* **TEXT EXTRACT**
— BEGIN —

In October, Capital Turnaround celebrated another milestone in the renovation of the Navy Yard Car Barn when National Community Church (NCC) opened the kids play and learning space at the newly developed building. The morning event included tours of the newly renovated space, balloons, a doughnut truck and playtime for a group of happy children.
For nearly a century, the Navy Yard Car Barn served as the last stop on DC’s street car line. This historic building, renovated with exposed concrete columns, a top-notch sound system, and several seating areas, has been rechristened Capital Turnaround. NCC bought the building in 2014 for $29.3 million. The total cost of renovations is estimated at $20 million. The funds have come largely from donations by congregants and supporters, NCC said.
The mixed-used facility is now home to Phase Family Learning Center, a state-of-the-art event space, church services for NCC and a planned future mixed-use marketplace.
The renovation of the 100,000 square foot building is expected to kickstart change at the southern end of Eighth Street SE, now a relatively quiet area across from the Washington Navy Yard’s historic Latrobe Gate.
Built in the 1890s, the Blue Castle is a well-known District landmark, with its own Facebook and Wikipedia pages. Also known as the Washington and Georgetown Railroad Car House or the Navy Yard Car Barn, the building was the terminus of the city’s first and most important streetcar line that ran along Pennsylvania Avenue from Georgetown to the Navy Yard.
The building was later used as storage, a bus garage and a temporary headquarters for the US Department of Labor. In 1988, mental health services company PSI purchased the building and painted it blue.
Multiple charter schools have also called the building their home in the past twenty years, most recently Richard Wright Public Charter School.
NCC Pastor Mark Batterson is excited about the plans for the building and the church. “When God led me on a 4.7-mile prayer walk around Capitol Hill in 1996, I turned the southeast corner at Eighth and M Streets,” Batterson said.
“I had no idea that eighteen years to the day from the day of that prayer circle, we would purchase the Navy Yard Car Barn.”
That prayer walk also led him past the current site of Ebenezers Coffeehouse (201 F St. NE), which NCC opened in 2006, the former People’s Church Building, opened as Miracle Theatre (535 Eighth St. SE) in 2016, Square 906, bounded by Virginia Avenue, Seventh, Eighth, and L Streets SE, on which NCC owns two additional lots (1003 Eighth St. SE and 733 Virginia Ave. SE).
Batterson said that owning property is necessary to do the work that NCC, which sees itself as “a church in the marketplace,” feels called to do. Purchasing and renovating properties is one way to do that.

— END —

* **SOURCE DATA**

— BEGIN —

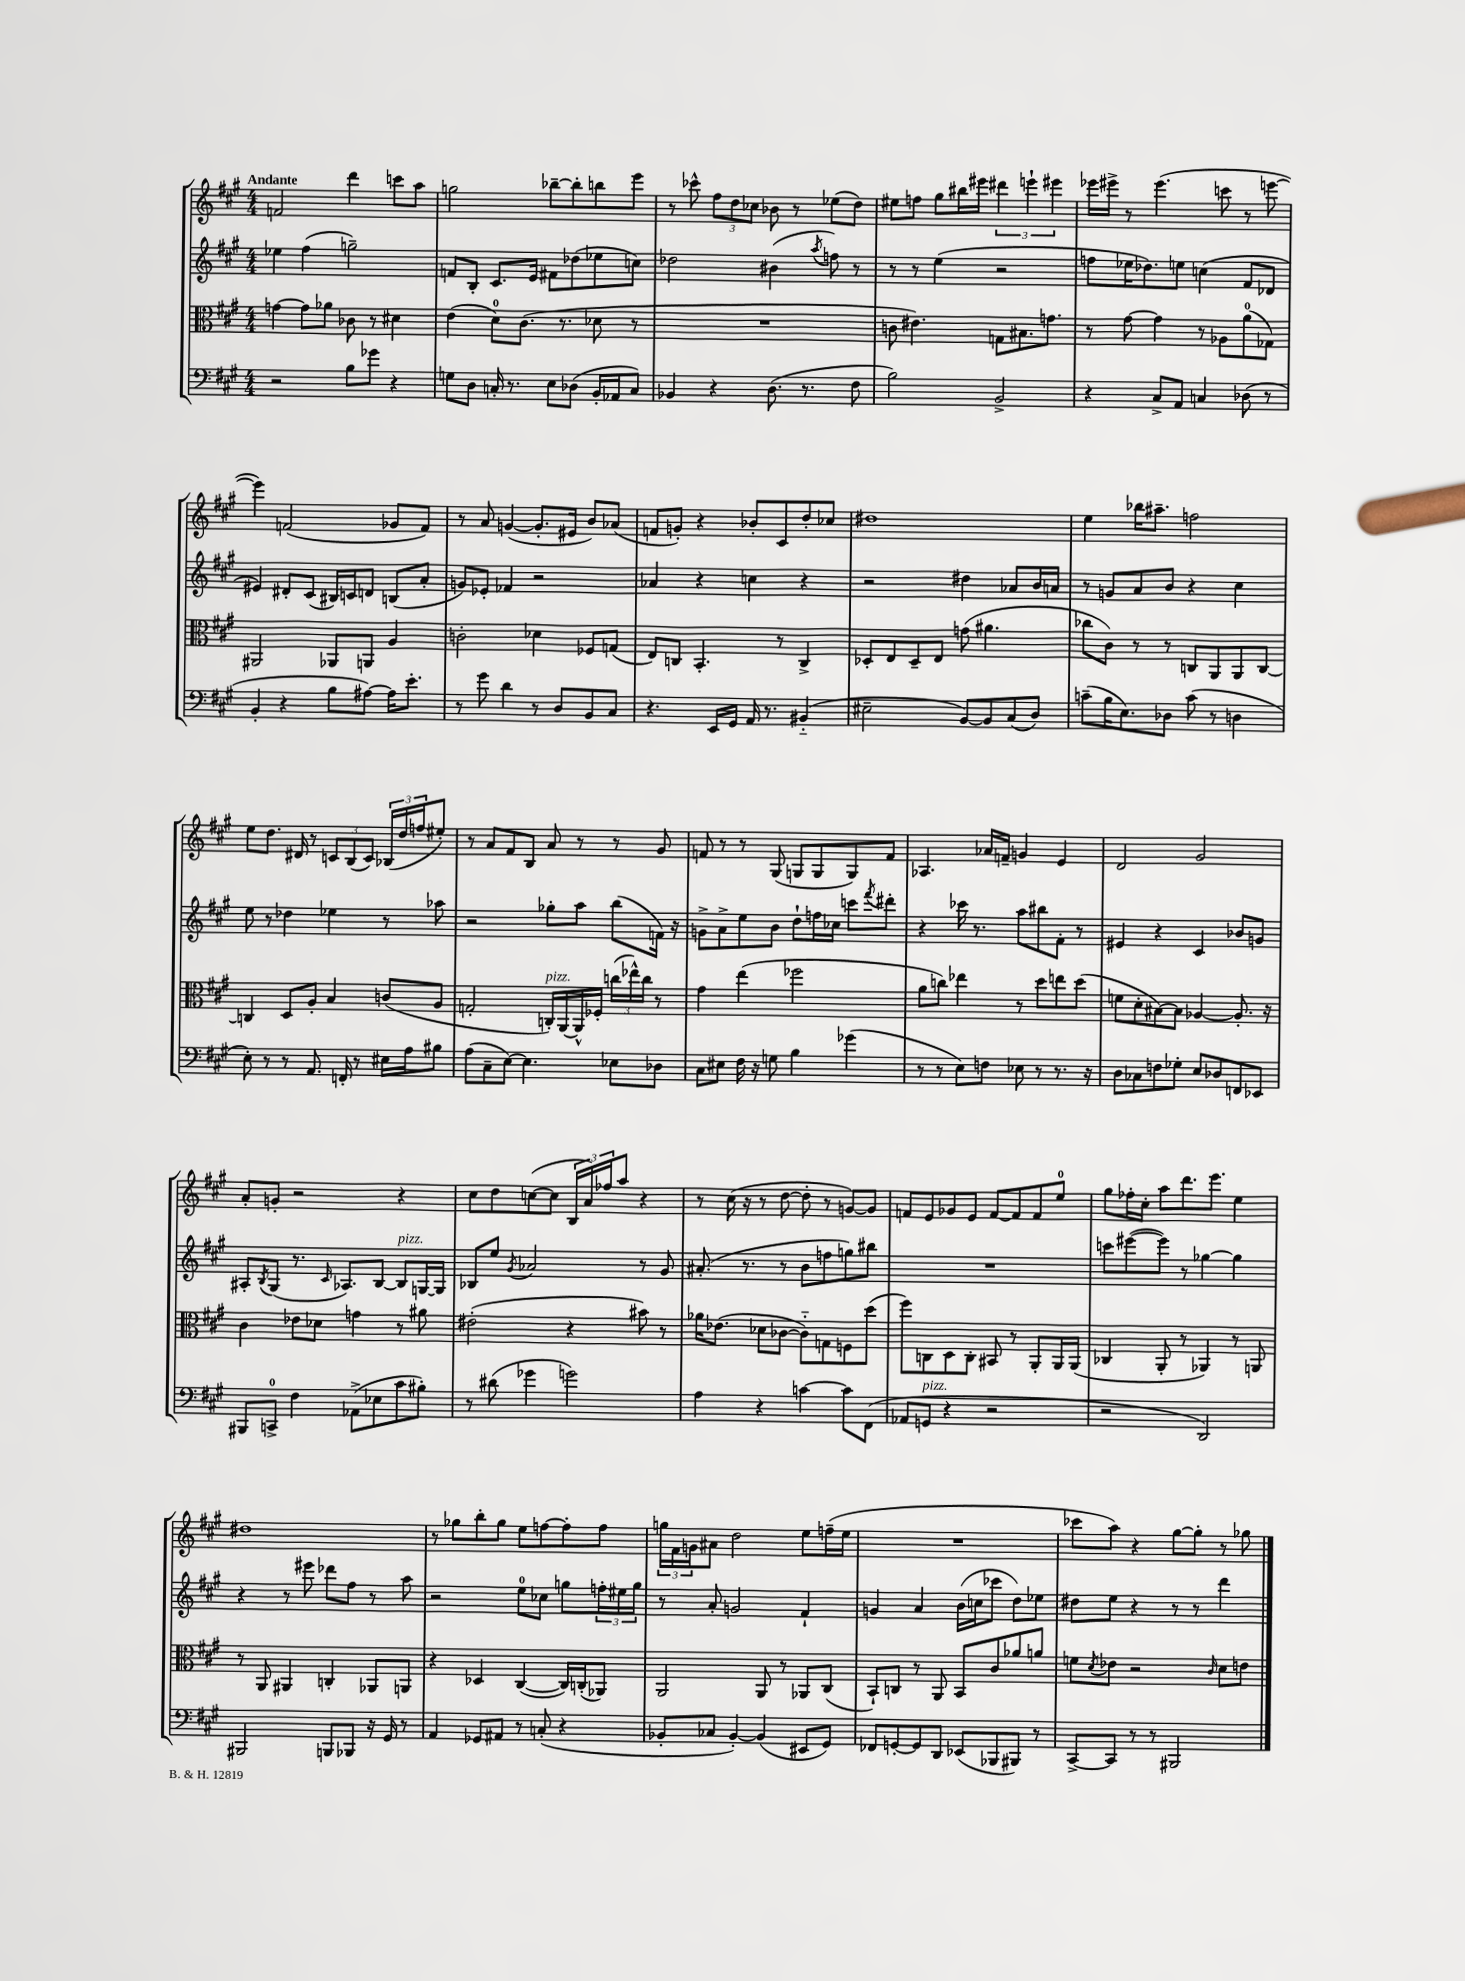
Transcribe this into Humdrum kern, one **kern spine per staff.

— END —

* **PROBLEM SET**
1/ Answer these questions using the article on the Navy Yard Car Barn:
(a) How much did NCC pay for the building in 2014?
(b) In what year did PSI buy the building?
(c) Which coffeehouse did NCC open in 2006?
2/ Name everything the article on the Navy Yard Car Barn says the renovated facility now houses or is planned to house.
3/ Continue the article on the Navy Yard Car Barn after its final sentence.

* **EXERCISE ANSWERS**
1/
(a) $29.3 million
(b) 1988
(c) Ebenezers Coffeehouse

2/
- Phase Family Learning Center
- A state-of-the-art event space
- Church services for NCC
- A planned future mixed-use marketplace

3/
“You seek the peace and prosperity of the city by building spaces that serve the community,” he said. “So instead of building a church building, we built a coffee house; we renovated the Miracle Theatre; we turned an abandoned apartment into the Dream Center. This is sort of the biggest endeavor.”
The congregation wanted a space that they could use for services, he said, but also something the wider city could use during the week to gather, celebrate and be entertained.
“We think that’s a way to facilitate community along with doing what we do as a church,” Batterson said.
Phase II Celebrated
The October celebration marked the completion of a child development center that will be operated by Georgia-based Phase Family Learning Centers. Offering services to families with kids 6 weeks through five years old, Phase teachers provide an all-inclusive approach of both traditional classroom instruction and hands-on enrichment spaces.
The program will emphasize academic and character development designed to help family members connect with one another as well as with other families in the community. The childcare center has the capacity to serve 170 children and employs about 40 DC childcare professionals.
Phase’s Turnaround location includes classrooms, its own mini-theatre, and an indoor streetcar-themed playground space that will be accessible to the community. Its curriculum is a blend of Emilia Reggio and STEM, recognizing both the value of a play-based approach and the need to hit milestones, said Phase CEO Frank Bealer.
He said Phase Family Learning’s business model involves strategic partnerships with urban churches throughout the country that often have empty buildings during the week.
“They’re not running the school —our content is not faith based,” Bealer said. “We’re just strategic in that partnership.”
A Place to Go
Capital Turnaround is not just a space for kids to grow. It’s also a place for people to go. The space is becoming a popular venue for weddings. Phase I, completed in spring 2019, includes an event space with seating for 850 that doubles as a worship space for the church. The space is available for rent for events such as concerts, conventions and school events.
The stage is also the city’s latest concert and performance venue. Programmed by Wharf venue Union Stage as Union Stage Presents, the stage hosts bands, live podcasts, comedy and other shows, filling a void left when Rock n Roll Hotel and U Street Music Hall closed in 2020.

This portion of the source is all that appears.